Two of our Leg 3 dives took place at International District, surrounded by the beautiful hydrothermal vents and chemosynthetic animal communities. We deployed a RAS/PPS sampler which collects fluid and DNA samples from the vents, specifically a vent known as “Tiny Towers”. This same vent, and the cap that the RAS/PPS samples from, is observed year-round by a digital still camera. The third instrument deployed at International District (the Hydrothermal Vent Fluid Temperature and Resistivity sensor) samples the temperature and chemical properties of the hydrothermal vent fluid. Vent fluid is extremely acidic (low pH), and resistivity is an analogue for chlorinity, a way of measuring how salty the fluid is compared to background seawater.

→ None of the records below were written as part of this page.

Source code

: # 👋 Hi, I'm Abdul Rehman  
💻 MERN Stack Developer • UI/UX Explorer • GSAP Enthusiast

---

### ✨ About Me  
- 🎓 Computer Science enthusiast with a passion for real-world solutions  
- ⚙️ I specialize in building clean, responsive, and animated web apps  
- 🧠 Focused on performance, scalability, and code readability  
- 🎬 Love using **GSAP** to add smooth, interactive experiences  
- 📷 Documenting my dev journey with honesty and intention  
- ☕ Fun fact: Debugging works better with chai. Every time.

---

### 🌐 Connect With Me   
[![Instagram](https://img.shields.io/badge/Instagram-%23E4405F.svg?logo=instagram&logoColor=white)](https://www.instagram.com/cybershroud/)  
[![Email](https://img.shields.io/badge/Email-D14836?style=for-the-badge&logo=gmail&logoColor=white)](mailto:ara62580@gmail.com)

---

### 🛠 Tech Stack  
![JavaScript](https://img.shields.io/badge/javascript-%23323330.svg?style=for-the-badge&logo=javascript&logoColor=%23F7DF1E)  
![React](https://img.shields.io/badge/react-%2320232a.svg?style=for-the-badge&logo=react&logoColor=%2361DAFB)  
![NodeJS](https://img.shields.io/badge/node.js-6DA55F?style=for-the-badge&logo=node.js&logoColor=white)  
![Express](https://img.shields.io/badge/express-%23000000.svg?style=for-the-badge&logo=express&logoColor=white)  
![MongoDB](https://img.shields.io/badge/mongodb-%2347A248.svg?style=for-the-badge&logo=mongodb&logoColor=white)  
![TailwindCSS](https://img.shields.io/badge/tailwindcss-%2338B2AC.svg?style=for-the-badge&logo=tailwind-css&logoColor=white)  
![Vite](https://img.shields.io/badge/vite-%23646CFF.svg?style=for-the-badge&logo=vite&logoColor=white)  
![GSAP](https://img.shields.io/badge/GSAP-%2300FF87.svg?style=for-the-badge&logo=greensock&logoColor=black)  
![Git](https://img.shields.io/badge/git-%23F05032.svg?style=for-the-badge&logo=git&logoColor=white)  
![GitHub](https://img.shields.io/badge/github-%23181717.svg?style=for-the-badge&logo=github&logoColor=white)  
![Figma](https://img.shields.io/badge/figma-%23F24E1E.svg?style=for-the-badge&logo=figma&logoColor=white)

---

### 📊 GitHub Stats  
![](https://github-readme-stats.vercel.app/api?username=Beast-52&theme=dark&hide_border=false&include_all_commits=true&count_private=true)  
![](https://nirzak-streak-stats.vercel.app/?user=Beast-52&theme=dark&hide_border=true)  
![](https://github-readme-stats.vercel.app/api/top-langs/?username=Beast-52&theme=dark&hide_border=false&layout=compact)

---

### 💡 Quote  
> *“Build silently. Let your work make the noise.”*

There is already one of these instruments, known as the TRHPH, deployed at the “Escargot” vent. Since that TRHPH is working well, we deployed a new TRHPH at the vent known as “Diva”.
Even though it seems like it would be simple to insert a probe into a vent, they are not always perfectly hollow, and the temperature disparity between the 300 ºC vent fluid and the 2 ºC deep-sea background water can destroy the sensitive probes, so they have to be inserted slowly and carefully. Because we can get real-time feedback via the seafloor electro-optical cable, we could monitor the temperature and insert the probe in a slow and safe manner, and we immediately knew that the probe was in 340 ºC water and still getting valid resistivity readings. These vents are spectacular structures which host fantastic animals, and it’s a joy every year for the students, researchers, and engineers to visit these sites and get a chance to marvel at this “other world” – definitely ending on a high note.